I ran my scripts with your recommandations.
For 1., the assembly was not successful with the exact same malloc error, so it was not a problem on multiphenicsx.
For 2., the assembly went on successfully in parallel, so it appears this resolved the problem ! Here is the correction you suggested that did the trick:

trials = [du, dp, dlu, dxi, dvxi, dlxi, dxS, dvS, dpS]
tests = [v, q, mv, psi, vpsi, mpsi, txS, tvS, tpS]
zeroConstant = Constant(mesh, PETSc.ScalarType(0))
for i in range(len(Residual)):
    Jacobian[i][i]+= zeroConstant*inner(trials[i],tests[i])*dx

Is this something I am missing or a workaround to a known problem ?
Thanks a lot !

OK, good to know it is not a multiphenicsx issue.

You can easily understand where the error comes from if you simplify your problem to a Navier-Stokes only. Imagine that you are willing to assign Dirichlet boundary conditions on the pressure. Since the (pressure trial, pressure test) block is empty, enforcing the diagonal value will cause a malloc.
This case is handled by dolfinx with a runtime error

Your case is a bit more complicated, in the sense the diagonal form might be non-None, but only integrate on a narrow part of the domain (say, the diagonal form has an only an integral over the interface between solid and fluid, while the boundary conditions set the value of the fluid part which is far away from the interface).
I often use that trick in my tutorials, especially those in the folder 06_optimal_control.

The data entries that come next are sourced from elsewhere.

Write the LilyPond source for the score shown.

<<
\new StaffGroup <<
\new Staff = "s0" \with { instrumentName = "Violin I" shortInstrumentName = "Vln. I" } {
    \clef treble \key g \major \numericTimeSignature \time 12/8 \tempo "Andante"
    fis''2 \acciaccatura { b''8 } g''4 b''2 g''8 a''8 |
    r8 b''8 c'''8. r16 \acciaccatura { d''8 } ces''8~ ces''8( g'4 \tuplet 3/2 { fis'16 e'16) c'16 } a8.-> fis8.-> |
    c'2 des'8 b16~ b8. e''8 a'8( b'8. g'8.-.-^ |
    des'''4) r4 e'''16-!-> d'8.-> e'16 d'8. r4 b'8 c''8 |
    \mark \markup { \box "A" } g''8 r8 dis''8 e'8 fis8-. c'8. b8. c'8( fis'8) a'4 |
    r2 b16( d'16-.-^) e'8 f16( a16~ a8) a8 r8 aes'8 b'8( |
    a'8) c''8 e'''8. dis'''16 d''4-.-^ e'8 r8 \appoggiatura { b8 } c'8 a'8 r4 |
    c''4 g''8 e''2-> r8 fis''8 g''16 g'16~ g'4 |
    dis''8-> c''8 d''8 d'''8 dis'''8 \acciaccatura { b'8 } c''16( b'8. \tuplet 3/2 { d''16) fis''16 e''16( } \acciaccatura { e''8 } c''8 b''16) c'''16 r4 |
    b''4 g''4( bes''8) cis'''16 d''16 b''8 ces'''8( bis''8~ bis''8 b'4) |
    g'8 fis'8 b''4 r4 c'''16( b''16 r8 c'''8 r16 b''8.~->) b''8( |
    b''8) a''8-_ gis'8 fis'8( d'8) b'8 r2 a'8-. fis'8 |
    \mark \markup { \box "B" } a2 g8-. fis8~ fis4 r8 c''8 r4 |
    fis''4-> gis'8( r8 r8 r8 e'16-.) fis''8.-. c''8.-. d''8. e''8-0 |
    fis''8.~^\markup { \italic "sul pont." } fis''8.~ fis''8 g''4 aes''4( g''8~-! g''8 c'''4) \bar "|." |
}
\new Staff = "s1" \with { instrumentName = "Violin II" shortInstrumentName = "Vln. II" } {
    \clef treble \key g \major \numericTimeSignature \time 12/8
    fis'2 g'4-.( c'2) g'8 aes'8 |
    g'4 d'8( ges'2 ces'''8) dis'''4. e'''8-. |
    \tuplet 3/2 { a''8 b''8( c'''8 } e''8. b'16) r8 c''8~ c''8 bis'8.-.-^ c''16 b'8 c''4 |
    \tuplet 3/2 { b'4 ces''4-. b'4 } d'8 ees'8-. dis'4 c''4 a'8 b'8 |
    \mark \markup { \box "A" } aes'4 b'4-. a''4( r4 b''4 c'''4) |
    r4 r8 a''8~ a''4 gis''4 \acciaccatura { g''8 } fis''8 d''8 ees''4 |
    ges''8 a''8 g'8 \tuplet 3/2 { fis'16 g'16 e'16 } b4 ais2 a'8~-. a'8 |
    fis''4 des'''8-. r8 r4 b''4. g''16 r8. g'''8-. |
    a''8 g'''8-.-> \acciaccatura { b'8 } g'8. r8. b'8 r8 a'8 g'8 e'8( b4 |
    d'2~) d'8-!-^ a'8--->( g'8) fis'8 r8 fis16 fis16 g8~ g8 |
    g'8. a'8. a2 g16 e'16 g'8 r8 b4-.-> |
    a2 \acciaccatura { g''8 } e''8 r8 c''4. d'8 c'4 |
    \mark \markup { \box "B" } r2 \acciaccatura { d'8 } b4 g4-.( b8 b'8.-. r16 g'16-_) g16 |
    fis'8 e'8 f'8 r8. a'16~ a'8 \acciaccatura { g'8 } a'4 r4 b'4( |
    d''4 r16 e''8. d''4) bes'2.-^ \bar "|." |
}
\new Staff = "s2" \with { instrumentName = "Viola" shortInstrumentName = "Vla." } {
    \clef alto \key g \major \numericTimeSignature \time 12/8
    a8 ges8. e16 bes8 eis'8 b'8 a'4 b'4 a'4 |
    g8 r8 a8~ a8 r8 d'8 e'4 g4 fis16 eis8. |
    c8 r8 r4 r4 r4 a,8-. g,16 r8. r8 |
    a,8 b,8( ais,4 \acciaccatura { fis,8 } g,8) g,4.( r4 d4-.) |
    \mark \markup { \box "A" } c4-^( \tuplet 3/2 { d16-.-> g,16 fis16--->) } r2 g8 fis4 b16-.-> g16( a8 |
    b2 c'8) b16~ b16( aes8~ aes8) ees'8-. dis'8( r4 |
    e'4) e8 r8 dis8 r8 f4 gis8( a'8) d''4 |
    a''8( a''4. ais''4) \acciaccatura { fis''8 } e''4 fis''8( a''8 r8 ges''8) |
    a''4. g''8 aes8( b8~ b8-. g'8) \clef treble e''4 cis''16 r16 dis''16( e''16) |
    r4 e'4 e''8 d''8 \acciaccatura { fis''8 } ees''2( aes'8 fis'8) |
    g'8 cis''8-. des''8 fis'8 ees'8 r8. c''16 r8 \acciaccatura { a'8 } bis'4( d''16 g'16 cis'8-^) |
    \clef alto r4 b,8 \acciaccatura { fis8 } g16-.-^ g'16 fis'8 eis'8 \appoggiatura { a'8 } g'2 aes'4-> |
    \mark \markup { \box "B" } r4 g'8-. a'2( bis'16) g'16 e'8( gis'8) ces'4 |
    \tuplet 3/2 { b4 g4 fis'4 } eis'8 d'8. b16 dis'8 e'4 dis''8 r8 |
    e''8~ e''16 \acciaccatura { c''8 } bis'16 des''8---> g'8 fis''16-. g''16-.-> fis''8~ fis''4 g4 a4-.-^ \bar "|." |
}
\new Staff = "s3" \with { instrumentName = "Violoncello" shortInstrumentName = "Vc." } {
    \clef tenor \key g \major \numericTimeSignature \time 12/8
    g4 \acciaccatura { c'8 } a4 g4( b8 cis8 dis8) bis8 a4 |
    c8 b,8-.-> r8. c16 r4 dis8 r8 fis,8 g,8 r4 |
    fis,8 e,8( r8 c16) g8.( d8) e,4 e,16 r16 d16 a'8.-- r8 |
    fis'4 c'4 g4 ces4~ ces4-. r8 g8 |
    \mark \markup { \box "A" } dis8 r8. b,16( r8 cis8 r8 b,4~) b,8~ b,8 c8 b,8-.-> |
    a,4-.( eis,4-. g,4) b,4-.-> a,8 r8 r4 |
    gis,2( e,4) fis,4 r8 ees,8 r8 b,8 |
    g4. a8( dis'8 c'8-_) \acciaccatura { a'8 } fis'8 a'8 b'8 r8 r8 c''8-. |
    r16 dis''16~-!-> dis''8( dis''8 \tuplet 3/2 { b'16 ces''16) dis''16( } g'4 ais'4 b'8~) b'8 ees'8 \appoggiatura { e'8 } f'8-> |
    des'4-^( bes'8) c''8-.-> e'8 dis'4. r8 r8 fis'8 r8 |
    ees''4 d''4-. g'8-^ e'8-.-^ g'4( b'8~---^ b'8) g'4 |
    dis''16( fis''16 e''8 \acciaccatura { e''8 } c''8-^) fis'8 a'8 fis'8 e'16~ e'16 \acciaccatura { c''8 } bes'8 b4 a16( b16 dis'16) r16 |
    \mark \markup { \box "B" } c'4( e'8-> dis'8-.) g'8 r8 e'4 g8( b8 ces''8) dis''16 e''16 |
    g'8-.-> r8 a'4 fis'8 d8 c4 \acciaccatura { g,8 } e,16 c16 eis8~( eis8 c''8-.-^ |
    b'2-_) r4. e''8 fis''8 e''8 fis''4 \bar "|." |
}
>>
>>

If you wish not allocate too many matrix entries you may create a subdomain of cells (call it subdomain 99) attached to the Dirichlet boundary, and use dx(99) in the workaround. I’d only do that if profiling reveals that allocating those entries is detrimental for the performance of the code.

1 Like

Thank you very much for taking the time to explain ! This makes more sense to me now.